Bitcoin (BTC) dropped ~2% versus the previous week despite positive news that the second sovereign nation to date (the Central African Republic) had adopted it as legal tender. Ethereum (ETH) and Binance coin (BNB), the second and third largest assets on the Brave New Coin market cap table, dropped ~4% and ~3% respectively.
The Central African Republic’s adoption of Bitcoin (BTC) essentially means that the cryptocurrency exists side by side with the incumbent currency: the Central African Franc (XAF). The XAF is currently used across six countries in Central Africa. While bitcoiners celebrate the news over Twitter, others ask why a country with an internet penetration rate of under 12% would adopt an internet-native currency. Totally landlocked, the Central African Republic is one of the world’s poorest countries, with a per capita income of around US$400.

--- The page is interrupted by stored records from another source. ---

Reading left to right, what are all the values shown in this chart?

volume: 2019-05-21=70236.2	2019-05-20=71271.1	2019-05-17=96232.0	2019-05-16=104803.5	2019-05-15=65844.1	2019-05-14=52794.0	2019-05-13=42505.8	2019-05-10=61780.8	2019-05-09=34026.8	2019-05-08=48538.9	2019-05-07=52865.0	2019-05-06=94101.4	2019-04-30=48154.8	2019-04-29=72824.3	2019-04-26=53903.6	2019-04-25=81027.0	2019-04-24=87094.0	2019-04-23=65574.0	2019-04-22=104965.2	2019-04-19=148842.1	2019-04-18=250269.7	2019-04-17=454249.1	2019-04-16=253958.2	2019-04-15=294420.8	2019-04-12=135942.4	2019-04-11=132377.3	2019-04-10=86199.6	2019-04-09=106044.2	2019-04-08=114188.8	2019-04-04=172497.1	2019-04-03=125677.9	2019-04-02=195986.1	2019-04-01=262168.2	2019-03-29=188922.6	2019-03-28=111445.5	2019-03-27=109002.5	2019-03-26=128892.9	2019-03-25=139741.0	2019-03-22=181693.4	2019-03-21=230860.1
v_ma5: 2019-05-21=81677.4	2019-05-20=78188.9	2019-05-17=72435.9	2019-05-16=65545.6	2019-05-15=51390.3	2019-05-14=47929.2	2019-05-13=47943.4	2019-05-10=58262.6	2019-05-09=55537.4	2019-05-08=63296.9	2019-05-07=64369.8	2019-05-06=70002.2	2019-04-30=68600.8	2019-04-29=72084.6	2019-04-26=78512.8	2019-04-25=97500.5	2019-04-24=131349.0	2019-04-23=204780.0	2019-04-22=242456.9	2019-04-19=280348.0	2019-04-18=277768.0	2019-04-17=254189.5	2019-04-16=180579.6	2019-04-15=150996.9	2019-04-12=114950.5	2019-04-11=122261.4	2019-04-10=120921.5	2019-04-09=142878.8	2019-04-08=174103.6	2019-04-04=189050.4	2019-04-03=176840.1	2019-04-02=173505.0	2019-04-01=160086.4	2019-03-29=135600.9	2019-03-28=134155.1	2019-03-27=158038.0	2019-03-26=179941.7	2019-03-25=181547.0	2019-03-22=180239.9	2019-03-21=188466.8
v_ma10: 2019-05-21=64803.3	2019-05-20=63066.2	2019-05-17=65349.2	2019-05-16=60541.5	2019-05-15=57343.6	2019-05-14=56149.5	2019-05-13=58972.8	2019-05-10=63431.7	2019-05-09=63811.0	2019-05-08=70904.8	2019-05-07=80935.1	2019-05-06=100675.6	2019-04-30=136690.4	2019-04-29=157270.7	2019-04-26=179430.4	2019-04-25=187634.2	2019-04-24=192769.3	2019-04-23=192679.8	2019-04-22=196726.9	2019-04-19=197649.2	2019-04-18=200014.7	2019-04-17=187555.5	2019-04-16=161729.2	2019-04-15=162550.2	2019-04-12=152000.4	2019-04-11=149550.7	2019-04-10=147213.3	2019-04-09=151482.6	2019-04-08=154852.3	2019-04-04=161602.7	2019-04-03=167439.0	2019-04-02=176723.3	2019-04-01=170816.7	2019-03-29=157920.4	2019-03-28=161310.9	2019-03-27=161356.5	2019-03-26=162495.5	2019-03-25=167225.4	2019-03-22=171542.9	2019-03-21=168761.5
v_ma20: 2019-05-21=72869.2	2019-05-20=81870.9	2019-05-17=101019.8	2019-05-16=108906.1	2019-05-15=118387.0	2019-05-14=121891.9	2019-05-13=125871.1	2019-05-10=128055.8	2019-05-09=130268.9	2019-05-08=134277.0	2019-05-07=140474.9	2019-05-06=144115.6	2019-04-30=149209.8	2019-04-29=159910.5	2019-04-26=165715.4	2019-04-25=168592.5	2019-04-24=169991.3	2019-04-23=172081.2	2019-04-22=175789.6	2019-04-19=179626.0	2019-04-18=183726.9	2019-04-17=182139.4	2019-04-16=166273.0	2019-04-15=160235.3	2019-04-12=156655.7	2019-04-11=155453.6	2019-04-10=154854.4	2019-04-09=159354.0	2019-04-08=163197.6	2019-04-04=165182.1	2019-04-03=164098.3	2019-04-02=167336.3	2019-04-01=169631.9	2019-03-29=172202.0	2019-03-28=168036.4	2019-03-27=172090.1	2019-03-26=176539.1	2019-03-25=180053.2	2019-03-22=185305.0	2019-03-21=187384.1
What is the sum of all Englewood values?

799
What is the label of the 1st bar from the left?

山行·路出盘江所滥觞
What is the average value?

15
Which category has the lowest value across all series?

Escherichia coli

The Brazilian Senate voted in favor of a cryptocurrency regulation bill this week — but still needs further approval before it can be signed into law. The new law would require exchanges to be accredited by an institution designated by the federal government and would set new punishments for cryptocurrency fraud. But not all aspects of the potential law come with a heavy hand. It also seeks to eliminate taxes for acquisition and importation of both hardware and software for use in “green mining” until 2029.
As for the ongoing war in Ukraine, international headlines still highlight the possibility of the Russian government using cryptocurrencies as a way for the country to move money into the country amidst economic sanctions and the US and Europe having essentially cut Russia out of the SWIFT payment network.
Both Kraken CEO Jesse Powell and Chainalysis co-founder Jonathan Levin commented this week in separate interviews why Russia is unlikely to have moved any meaningful amounts of money into the country via this method. First, Powell argues, to purchase any significant amounts of cryptocurrency, Russia would need to first buy USD. But as Russia has been largely cut out of the world financial system, this becomes increasingly difficult to do. Also, onchain transactions are highly traceable, and Levin confirms that “systemic levels” of evasion are not, as of yet, coming across its radar.
Crypto news for the week ahead
__2 May 2022__
Huobi Global will launch SYS/USDT (Syscoin/Tether) spot trading this week. Syscoin markets itself as a decentralized and open source protocol and “the only layer-1 Blockchain that scales with EVM [Ethereum Virtual Machine] functionality”.
__3 May 2022__
Trending at #1 this week on CoinMarketCal was the Pussy Punks NFT. The group plans to launch a set of 500 NFTs as part of an initial effort to dominate the memecoin market. More details on the launch can be found on the official website here. Their work is available on the OpenSea NFT market here.
Top 10 Crypto Summary
Seven down prices yet again this week amongst ongoing uncertainty in international markets. Cardano’s ADA native token suffered the largest drop (13.48%) versus the previous week on the top-10 list by market cap. Cardano (the organization) initially launched its proof-of-stake (PoS) blockchain in 2017 and claims to be the first “founded on peer-reviewed research and developed through evidence-based methods”. The price drop occurred despite a positive announcement this week from Cardano development company Input Output: to increase the block size from 80 to 88KB.
__Bitcoin Price Chart__
Glassnode released a technical presentation this week that (beyond the ongoing headlines of macroeconomic uncertainty with high inflation, war in the Ukraine, etc.) may explain some of Bitcoin’s recent bearishness. The analysis looked at Bitcoin “perpetual swaps” — first pioneered by BitMEX — which are essentially futures contracts without an end date. Glassnode noted that a large portion of traders previously utilizing calendar futures (with end dates) have either moved into perpetual swaps or have left the market altogether. The explanation given is that if Bitcoin futures are yielding only around 3% (or less) with official inflation figures at 8.5%, then traders yield negative returns. Glassnode argues that this makes the 10-year treasury bond relatively more attractive, especially for buyers operating in the traditional financial sector. (As a counterpoint to Glassnode’s point on bond yields, see American billionaire investor Ray Dalio’s very different viewpoint).